Realtime Compute for Apache Flink aggregates data by using window functions based on the time attribute. To use window functions based on the event time of a job, you must define a watermark when you declare a source table.
A watermark is used to measure the progress of Event time. It is a hidden data attribute. A watermark is defined in the DDL statement of the
source table. Flink provides the following statement to define a watermark:
WATERMARK [watermarkName] FOR <rowtime_field> AS withOffset(<rowtime_field>, offset)
Note For more information about the time attributes of Realtime Compute for Apache Flink,
see Time attributes.
Parameter | Required | Description |
---|---|---|
watermarkName | No | The name of the watermark. |
<rowtime_field> | Yes | The column used to generate the watermark. <rowtime_field> is identified as the event time column and must be a column of the TIMESTAMP type defined in the table. You can use <rowtime_field> to define a window in the job code. |
withOffset | Yes | The policy to generate a watermark.

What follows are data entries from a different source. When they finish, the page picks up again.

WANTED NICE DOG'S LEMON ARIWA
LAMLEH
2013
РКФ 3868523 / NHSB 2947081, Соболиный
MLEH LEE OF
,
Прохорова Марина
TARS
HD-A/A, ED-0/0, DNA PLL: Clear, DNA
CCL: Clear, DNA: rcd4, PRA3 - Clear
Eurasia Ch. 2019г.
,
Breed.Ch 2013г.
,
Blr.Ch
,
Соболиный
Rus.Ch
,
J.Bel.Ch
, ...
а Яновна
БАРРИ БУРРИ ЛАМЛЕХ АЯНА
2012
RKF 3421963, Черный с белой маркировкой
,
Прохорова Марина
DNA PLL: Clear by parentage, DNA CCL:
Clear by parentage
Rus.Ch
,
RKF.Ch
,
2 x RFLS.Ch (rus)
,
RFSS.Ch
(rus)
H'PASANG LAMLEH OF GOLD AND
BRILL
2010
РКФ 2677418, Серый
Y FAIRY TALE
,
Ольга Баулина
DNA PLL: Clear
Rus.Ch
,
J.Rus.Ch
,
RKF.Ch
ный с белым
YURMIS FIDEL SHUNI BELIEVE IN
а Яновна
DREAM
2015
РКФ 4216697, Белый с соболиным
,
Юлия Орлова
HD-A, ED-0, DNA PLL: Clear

In this example, the watermark value is generated
by using the following formula: <rowtime_field> - offset . The first parameter in withOffset must be <rowtime_field>.
|
offset | Yes | The offset between the watermark value and event time, in milliseconds. |
A specific field in a data record indicates the time when the record was generated.

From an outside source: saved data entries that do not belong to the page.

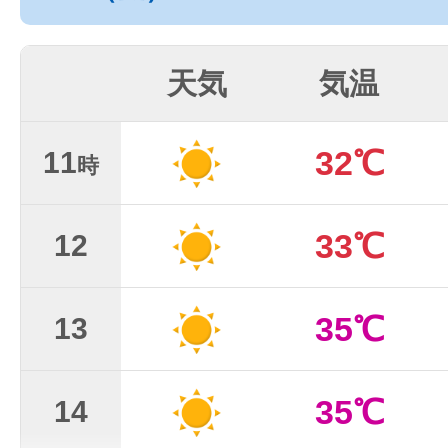
天気
気温
32℃
11
時
33℃
12
35℃
13
35℃
14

For example, a table contains a
rowtime
field whose data type is TIMESTAMP, and one of its values is 1501750584000 (2017-08-03 08:56:24.000)

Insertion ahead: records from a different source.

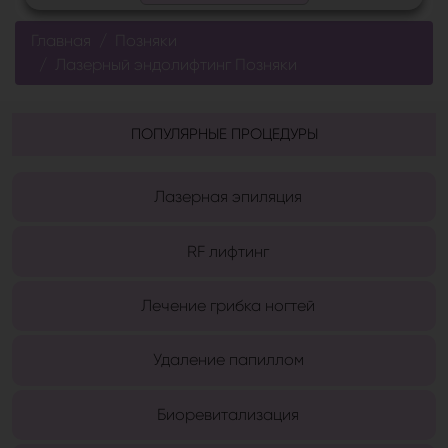
Главная
Позняки
Лазерный эндолифтинг Позняки
ПОПУЛЯРНЫЕ ПРОЦЕДУРЫ
Лазерная эпиляция
RF лифтинг
Лечение грибка ногтей
Удаление папиллом
Биоревитализация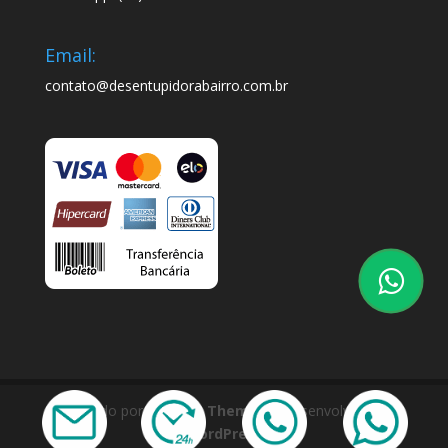
Email:
contato@desentupidorabairro.com.br
Projetado por
Elegant Themes
| Desenvolvido por
WordPress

. If you want to define a watermark based on the rowtime
field and configure a 4-second offset, add the following definition:WATERMARK FOR rowtime AS withOffset(rowtime, 4000)
In this example, the watermark time of the data record is 1501750584000 - 4000 = 1501750580000 (2017-08-03 08:56:20.000)
. This means that all data whose timestamp is earlier than 1501750580000 (2017-08-03 08:56:20.000)
has arrived.
Note
- If you use an event time-based watermark, the
rowtime
field must be of the TIMESTAMP type. Realtime Compute for Apache Flink supports 13-digit UNIX timestamps in milliseconds. If the rowtime field is of another type or the UNIX timestamp is not 13 digits in length, we recommend that you use a computed column to convert the time. For more information, see Computed column. - The event time and processing time can only be declared in the source table. For more information, see Event time and Processing time.
Summary
- A watermark indicates that all the events whose timestamp t' is earlier than the
watermark time t (
t'< t
) have occurred. After the watermark timet
takes effect, all subsequently received data records whose event time is earlier thant
are discarded. Realtime Compute for Apache Flink will allow you to change the configuration and update the subsequent data. - Watermarks are important for data streams that arrive out of order because the watermarks help ensure that the computing in a window is correct even if some events arrive late.
- If an operator has multiple input data streams for parallel processing, the event
time of the data stream with the shortest time is used as the event time of the operator.